よく言われている言葉で「パラリンピックには世界を変える力がある」というのがある。自分でも信じてきた言葉だし、実際に自分でパラアスリートの姿を観てきて同じ思いを抱いてきたけれど、この言葉の意味を自分は本当には知らなかったんだと、このドキュメンタリーをみて思い知らされた。
パラリンピックそのものが、もっと力強く、世界を、この惑星を、人生を変える大きなうねり、ムーブメントなんだ。

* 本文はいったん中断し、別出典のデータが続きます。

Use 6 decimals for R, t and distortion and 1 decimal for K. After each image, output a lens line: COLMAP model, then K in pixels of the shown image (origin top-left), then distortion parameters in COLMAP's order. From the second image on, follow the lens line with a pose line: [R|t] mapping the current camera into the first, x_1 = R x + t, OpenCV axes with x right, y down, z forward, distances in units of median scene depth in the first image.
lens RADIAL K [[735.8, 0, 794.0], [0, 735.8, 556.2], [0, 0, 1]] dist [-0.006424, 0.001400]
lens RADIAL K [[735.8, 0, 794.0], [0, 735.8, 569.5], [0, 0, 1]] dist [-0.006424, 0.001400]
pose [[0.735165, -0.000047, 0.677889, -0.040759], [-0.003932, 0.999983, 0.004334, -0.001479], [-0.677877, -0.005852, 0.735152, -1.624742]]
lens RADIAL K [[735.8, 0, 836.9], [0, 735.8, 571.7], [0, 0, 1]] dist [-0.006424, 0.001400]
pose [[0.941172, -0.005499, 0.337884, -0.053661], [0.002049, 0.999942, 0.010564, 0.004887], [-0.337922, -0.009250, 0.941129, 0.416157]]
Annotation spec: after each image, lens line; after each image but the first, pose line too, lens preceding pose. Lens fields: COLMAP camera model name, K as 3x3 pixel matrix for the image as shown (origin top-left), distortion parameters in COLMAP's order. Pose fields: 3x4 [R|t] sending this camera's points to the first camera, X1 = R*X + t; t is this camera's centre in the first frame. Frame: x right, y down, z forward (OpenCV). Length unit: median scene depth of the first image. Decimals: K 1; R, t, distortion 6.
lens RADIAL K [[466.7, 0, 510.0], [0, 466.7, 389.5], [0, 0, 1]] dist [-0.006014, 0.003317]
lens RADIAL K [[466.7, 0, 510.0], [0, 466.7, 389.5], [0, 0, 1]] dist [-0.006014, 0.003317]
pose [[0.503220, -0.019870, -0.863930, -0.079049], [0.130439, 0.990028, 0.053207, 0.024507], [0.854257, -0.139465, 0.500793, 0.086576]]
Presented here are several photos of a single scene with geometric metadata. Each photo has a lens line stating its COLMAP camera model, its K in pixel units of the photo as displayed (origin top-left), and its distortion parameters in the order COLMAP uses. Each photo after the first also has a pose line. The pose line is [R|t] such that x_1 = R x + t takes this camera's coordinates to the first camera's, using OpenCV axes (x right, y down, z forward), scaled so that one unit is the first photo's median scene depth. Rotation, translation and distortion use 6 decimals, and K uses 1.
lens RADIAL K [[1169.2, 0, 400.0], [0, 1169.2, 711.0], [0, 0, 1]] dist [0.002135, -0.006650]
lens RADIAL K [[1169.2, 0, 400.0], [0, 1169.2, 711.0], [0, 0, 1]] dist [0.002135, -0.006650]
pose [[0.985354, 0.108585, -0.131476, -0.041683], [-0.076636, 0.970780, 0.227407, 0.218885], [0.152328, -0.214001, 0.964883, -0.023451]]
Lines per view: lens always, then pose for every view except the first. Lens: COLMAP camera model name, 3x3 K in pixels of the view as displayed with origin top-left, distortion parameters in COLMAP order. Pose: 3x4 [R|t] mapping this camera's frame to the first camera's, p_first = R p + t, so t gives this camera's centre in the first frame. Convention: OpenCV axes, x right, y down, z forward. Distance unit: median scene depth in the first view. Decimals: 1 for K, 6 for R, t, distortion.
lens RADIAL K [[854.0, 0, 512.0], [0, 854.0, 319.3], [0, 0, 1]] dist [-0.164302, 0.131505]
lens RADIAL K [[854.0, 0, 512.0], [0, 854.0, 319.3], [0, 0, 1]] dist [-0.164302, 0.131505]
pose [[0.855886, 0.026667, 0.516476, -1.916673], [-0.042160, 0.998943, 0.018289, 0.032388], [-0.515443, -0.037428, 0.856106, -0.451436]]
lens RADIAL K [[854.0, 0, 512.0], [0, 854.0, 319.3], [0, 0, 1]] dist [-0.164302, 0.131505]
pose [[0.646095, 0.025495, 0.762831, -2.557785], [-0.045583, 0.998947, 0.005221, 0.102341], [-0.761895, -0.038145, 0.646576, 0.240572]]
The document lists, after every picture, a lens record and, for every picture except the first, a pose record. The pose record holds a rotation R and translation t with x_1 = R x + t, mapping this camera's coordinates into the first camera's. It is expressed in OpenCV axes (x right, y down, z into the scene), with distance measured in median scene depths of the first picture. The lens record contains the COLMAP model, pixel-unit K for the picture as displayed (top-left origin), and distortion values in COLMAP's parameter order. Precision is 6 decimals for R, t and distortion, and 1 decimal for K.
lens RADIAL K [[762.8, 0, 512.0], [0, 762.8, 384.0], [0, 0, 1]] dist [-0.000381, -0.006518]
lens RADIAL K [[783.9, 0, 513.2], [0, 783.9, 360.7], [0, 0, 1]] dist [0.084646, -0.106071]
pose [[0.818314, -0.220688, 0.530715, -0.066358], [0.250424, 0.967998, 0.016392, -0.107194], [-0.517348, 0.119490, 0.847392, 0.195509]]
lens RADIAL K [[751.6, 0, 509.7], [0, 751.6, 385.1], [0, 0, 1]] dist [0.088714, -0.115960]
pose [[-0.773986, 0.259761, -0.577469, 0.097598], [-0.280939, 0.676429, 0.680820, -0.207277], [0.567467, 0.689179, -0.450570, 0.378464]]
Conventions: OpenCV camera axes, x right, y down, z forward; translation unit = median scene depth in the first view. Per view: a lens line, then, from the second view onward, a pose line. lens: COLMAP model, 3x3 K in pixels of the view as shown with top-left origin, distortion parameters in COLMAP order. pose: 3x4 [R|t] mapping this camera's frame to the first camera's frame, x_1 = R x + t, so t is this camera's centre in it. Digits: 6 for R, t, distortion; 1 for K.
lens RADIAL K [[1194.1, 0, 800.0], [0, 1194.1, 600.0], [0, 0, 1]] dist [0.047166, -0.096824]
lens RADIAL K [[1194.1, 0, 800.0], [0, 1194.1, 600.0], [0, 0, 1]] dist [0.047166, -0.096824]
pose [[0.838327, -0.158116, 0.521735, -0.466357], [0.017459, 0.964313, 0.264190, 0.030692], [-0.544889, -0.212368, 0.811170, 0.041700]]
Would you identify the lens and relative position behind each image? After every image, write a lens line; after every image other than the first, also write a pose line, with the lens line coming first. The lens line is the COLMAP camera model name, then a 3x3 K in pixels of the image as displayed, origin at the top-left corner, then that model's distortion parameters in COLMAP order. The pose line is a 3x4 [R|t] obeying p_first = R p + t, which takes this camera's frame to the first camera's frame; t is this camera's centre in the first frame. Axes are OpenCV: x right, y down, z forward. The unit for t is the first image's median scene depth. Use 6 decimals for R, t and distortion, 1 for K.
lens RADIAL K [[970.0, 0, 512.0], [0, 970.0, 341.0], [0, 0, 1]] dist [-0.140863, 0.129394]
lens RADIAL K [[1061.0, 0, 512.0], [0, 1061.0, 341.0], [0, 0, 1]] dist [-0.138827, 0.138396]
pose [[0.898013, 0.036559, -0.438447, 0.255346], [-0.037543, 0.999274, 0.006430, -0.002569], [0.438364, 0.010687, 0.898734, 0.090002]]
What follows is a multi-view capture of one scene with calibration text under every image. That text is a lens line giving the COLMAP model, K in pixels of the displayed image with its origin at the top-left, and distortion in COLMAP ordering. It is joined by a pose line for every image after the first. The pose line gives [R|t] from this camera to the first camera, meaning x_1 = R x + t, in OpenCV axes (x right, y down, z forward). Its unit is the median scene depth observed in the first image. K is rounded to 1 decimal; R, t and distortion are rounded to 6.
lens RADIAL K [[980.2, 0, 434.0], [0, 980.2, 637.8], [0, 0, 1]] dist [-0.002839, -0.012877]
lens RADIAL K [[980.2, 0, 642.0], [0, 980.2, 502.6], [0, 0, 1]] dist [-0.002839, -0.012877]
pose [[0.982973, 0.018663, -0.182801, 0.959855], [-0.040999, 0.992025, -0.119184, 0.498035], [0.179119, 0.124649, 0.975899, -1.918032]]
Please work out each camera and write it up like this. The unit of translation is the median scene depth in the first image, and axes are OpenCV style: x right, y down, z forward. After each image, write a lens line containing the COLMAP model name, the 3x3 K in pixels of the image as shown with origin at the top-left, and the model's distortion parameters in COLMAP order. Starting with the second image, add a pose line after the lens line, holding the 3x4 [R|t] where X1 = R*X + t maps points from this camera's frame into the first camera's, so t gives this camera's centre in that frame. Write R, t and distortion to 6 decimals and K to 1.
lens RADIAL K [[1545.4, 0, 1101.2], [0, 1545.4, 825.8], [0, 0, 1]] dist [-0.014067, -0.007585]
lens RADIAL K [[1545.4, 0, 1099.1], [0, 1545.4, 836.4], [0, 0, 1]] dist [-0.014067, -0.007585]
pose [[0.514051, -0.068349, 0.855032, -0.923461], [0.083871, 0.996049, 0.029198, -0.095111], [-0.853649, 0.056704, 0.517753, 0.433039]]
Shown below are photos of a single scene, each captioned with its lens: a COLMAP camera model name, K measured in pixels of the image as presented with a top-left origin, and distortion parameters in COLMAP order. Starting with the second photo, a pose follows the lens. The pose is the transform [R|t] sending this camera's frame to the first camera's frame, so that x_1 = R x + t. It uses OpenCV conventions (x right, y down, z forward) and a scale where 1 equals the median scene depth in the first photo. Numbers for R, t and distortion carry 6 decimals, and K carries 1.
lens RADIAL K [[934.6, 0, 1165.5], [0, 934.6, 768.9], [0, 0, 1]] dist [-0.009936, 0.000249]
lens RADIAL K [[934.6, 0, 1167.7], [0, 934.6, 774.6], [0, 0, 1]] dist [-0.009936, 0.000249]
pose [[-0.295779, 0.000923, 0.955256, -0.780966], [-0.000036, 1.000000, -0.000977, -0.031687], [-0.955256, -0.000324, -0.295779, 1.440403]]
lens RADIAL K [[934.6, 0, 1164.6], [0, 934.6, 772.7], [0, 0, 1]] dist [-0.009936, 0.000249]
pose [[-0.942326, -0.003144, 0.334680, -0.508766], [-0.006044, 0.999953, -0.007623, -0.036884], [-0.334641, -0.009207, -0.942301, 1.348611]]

両手両足を失いつつも、驚くほどの天真爛漫さとフェンシングへの愛と共に、一気に金メダルを勝ち取った少女。内戦で目の前で母を殺され、自身も足を失った義足のジャンパー。常識なんて気にせず、足を使って弓を構えるアーチャー。一人ひとりが持つストーリーと、アスリートとしての力、スポーツとしての眼を見張るような強さと美しさに目が釘付けになる。
そして、そんなアスリートたちの姿を通して、世界を変えようとしてきたパラリンピック大会の歩み。開催できなくなるという不安を乗り越え、世界により良い価値をもたらすために、戦い続けてきた人々。
驚くほどの熱量・興奮と共に、パラリンピックの真の姿を超然と提示してくるこのドキュメンタリーが、東京2020大会が延期された現在こうして世に出たことの意味はとても大きい。

アスリートも、大会も、これまで幾度となく困難を乗り越えてきた。このムーブメントは止まらない。止めてはいけない。
フェニックスは死なないのだ。

これはパラリンピックの決意表明だ。
1年後の未来を、世界と共にたぐり寄せるんだ。